You mention underlying engine changes as being a likely source of some recent issues because of previous comments we had made, and you’re absolutely right. In hindsight we should have left it in the oven a little longer but we had some corresponding timing issues that required it go out when it did (Unity was deprecating services for older versions so we had to get onto the new version). At the time though, we (I at least) were relatively confident in the changes and knew there’d be a hit to initial performance when people had to redownload assets but figured it’d resolve pretty quickly for people. It’s just unfortunate that the build we released with that change also coincided with other major issues (like that sweet, sweet Spotlight cache one).
Ultimately, one of our guiding principles is to become “LiveOps Wizards” and while we’ve had some recent stumbling blocks, a lot of the “stuff” behind the scenes that’s been related to those have been in pursuit of that goal. We are always striving to try to deliver content, features, and changes quicker and with higher quality release over release, just sometimes that is easier said than done. As QA, it’s kind of my job to be pessimistic a lot and to assume that the build’s going to fall down and the game’s going to explode, but realistically I’m optimistic that over the next few patches we’ll be able to get back to a reasonably reliable update cadence with far fewer technical hiccups and a more robust feature set to boot!

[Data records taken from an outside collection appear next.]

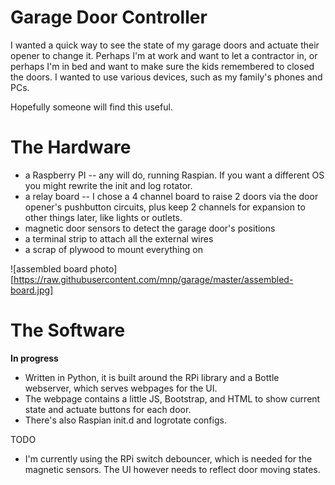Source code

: # Garage Door Controller

I wanted a quick way to see the state of my garage doors and actuate their
opener to change it. Perhaps I'm at work and want to let a contractor in,
or perhaps I'm in bed and want to make sure the kids remembered to closed
the doors.  I wanted to use various devices, such as my family's phones and
PCs.

Hopefully someone will find this useful.

# The Hardware 
* a Raspberry PI -- any will do, running Raspian.  If you want a different OS you might rewrite the init and log rotator.
* a relay board -- I chose a 4 channel board to raise 2 doors via the door opener's pushbutton circuits, plus keep 2 channels for expansion to other things later, like lights or outlets.
* magnetic door sensors to detect the garage door's positions
* a terminal strip to attach all the external wires
* a scrap of plywood to mount everything on

![assembled board photo][https://raw.githubusercontent.com/mnp/garage/master/assembled-board.jpg]

# The Software

**In progress**

* Written in Python, it is built around the RPi library and a Bottle webserver, which serves webpages for the UI.
* The webpage contains a little JS, Bootstrap, and HTML to show current state and actuate buttons for each door.
* There's also Raspian init.d and logrotate configs.

TODO
 - I'm currently using the RPi switch debouncer, which is needed for the magnetic sensors.  The UI however needs to reflect door moving states.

Thanks for the question, and thanks to yourself and everyone else for being patient with us while we work through these hurdles!
-Addison
Author's notes:
I have been concerned about this as well and it's nice to see such a detailed response from Addison here. The game has felt especially buggy in the last few months, with particularly annoying issues related to the collection track and loading times in various places. I hope the team will make some progress on these issues over the next couple of patches.